Adversarially Trained Actor Critic for Offline Reinforcement Learning
Pdf: https://arxiv.org/pdf/2202.02446.pdf
Github: https://github.com/microsoft/ATAC
We propose Adversarially Trained Actor Critic (ATAC), a new model-free algorithm for offline reinforcement learning (RL) under insufficient data coverage, based on the concept of relative pessimism. ATAC is designed as a two-player Stackelberg game: A policy actor competes against an adversarially trained value critic, who finds dataconsistent scenarios where the actor is inferior to the data-collection behavior policy. We prove that, when the actor attains no regret in the twoplayer game, running ATAC produces a policy that provably 1) outperforms the behavior policy over a wide range of hyperparameters that control the degree of pessimism, and 2) competes with the best policy covered by data with appropriately chosen hyperparameters. Compared with existing works, notably our framework offers both theoretical guarantees for general function approximation and a deep RL implementation scalable to complex environments and large datasets. In the D4RL benchmark, ATAC consistently outperforms state-of-the-art offline RL algorithms on a range of continuous control tasks.

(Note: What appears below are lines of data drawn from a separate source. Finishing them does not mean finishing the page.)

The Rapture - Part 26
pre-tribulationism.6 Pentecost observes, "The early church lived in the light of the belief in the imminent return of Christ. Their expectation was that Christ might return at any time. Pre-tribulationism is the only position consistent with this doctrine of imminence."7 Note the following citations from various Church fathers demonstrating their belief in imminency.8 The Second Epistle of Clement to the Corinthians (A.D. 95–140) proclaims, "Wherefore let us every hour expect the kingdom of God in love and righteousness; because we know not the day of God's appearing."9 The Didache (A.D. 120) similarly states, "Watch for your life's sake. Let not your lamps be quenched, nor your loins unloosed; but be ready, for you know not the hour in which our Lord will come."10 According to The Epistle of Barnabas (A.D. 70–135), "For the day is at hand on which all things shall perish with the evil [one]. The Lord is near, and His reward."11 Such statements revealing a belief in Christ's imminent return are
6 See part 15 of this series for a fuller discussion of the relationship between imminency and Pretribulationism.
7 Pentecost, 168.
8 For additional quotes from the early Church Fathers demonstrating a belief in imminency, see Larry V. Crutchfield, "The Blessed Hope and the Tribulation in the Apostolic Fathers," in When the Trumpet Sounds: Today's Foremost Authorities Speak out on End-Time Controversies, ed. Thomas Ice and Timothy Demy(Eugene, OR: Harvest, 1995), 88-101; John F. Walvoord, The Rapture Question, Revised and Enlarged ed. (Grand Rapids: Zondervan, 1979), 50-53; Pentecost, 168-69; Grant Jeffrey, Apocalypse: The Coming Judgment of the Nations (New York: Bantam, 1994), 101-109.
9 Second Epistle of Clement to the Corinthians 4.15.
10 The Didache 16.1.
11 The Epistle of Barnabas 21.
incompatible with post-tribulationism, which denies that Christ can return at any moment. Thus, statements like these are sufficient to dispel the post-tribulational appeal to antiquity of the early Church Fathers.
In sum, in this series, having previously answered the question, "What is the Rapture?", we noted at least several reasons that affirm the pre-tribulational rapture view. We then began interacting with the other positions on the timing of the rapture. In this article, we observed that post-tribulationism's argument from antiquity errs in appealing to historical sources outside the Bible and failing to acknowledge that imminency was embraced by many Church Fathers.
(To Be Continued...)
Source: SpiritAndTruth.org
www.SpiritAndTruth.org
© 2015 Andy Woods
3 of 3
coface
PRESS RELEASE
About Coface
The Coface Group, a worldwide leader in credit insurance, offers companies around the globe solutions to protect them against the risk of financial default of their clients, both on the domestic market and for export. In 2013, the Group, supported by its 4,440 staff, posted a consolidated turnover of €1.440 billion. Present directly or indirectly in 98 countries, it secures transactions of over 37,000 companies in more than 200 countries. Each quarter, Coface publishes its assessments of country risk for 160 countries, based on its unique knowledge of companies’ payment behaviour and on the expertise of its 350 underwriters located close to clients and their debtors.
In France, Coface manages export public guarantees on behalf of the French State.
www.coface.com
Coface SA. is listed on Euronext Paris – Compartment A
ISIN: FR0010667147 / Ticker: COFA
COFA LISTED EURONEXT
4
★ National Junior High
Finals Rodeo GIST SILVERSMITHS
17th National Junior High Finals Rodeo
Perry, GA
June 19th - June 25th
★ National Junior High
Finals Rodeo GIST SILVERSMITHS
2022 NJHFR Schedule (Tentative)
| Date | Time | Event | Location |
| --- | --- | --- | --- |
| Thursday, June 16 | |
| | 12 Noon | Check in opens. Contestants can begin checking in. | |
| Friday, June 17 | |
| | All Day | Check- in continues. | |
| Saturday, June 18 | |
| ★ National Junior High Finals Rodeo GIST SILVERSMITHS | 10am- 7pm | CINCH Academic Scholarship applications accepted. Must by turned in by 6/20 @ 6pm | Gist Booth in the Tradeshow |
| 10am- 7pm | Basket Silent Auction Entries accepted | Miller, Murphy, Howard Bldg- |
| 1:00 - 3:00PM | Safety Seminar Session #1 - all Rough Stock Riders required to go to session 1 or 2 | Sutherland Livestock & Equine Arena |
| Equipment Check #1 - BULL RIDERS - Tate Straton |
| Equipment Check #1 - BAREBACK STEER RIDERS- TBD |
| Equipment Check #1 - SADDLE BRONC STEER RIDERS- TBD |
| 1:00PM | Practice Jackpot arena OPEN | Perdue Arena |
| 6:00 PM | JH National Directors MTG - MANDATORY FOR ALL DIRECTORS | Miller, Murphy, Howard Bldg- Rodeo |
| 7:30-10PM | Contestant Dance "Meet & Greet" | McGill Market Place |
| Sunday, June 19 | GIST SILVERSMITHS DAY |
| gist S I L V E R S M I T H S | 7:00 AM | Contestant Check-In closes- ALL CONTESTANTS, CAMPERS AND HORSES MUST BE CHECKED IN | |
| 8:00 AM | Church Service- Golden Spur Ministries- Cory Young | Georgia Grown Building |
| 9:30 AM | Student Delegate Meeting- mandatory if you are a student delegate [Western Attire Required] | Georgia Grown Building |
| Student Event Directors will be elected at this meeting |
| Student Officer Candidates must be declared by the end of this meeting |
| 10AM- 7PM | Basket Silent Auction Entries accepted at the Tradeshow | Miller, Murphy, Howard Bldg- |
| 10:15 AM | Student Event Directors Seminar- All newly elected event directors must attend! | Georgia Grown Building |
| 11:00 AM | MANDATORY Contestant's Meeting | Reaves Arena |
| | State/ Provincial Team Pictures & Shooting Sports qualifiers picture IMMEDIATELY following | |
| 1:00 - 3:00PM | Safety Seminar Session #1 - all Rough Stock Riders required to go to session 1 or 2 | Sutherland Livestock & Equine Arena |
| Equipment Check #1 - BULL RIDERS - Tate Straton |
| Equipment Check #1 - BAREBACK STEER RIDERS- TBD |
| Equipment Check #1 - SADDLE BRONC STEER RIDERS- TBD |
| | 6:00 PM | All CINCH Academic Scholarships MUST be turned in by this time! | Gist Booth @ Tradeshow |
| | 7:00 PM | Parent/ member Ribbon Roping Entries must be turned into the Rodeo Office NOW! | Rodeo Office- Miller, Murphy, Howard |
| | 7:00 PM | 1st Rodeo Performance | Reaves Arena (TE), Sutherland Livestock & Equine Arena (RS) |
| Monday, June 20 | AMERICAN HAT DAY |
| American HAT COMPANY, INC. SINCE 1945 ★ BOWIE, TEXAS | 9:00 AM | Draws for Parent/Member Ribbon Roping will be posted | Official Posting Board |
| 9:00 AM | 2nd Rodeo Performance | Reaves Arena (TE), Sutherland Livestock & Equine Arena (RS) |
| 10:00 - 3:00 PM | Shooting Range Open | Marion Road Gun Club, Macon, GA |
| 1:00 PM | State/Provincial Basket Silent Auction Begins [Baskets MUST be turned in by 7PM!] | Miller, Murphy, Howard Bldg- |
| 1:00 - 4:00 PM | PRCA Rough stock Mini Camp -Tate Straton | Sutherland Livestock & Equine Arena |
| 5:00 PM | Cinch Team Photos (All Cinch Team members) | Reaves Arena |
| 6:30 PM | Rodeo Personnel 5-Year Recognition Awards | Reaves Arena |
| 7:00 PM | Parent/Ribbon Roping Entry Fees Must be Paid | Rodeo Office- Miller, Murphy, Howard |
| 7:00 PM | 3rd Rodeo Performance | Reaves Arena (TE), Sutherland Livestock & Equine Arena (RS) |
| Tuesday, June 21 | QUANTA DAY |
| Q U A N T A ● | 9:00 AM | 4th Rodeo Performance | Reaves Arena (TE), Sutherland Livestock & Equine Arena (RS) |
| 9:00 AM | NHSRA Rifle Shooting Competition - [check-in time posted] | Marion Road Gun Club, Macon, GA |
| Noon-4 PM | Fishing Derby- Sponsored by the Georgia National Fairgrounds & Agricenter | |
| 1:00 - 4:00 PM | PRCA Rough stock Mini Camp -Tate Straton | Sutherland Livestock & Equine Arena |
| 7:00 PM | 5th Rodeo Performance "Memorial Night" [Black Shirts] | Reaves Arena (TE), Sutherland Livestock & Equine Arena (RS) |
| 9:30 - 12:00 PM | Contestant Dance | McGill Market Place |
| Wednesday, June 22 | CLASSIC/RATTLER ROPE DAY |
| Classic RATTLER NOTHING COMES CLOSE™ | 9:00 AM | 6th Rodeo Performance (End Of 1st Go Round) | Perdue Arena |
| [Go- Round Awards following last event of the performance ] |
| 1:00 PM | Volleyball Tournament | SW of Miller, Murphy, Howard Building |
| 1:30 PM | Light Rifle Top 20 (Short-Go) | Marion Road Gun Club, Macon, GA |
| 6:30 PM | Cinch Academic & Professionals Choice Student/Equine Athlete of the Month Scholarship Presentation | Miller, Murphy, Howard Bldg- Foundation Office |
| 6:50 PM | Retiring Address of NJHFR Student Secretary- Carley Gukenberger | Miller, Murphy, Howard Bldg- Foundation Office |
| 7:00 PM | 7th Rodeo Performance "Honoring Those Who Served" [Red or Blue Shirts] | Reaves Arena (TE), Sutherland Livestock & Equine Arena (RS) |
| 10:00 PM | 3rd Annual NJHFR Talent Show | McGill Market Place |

我们基于相对悲观的概念提出了对抗训练的演员评论家(ATAC),这是一种在数据覆盖不足的情况下用于离线强化学习(RL)的新的无模型算法。 ATAC 被设计为两人的 Stackelberg 游戏:策略参与者与经过对抗训练的价值评论家竞争,后者发现参与者不如数据收集行为策略的数据一致场景。我们证明,当参与者在双人游戏中没有后悔时,运行 ATAC 产生的策略可证明:1)在控制悲观程度的广泛超参数上优于行为策略,以及 2)与涵盖的最佳策略竞争by data with appropriately chosen hyperparameters.与现有工作相比,值得注意的是,我们的框架既为一般函数逼近提供了理论保证,又为可扩展到复杂环境和大型数据集的深度 RL 实现提供了保障。在 D4RL 基准测试中,ATAC 在一系列连续控制任务上始终优于最先进的离线 RL 算法。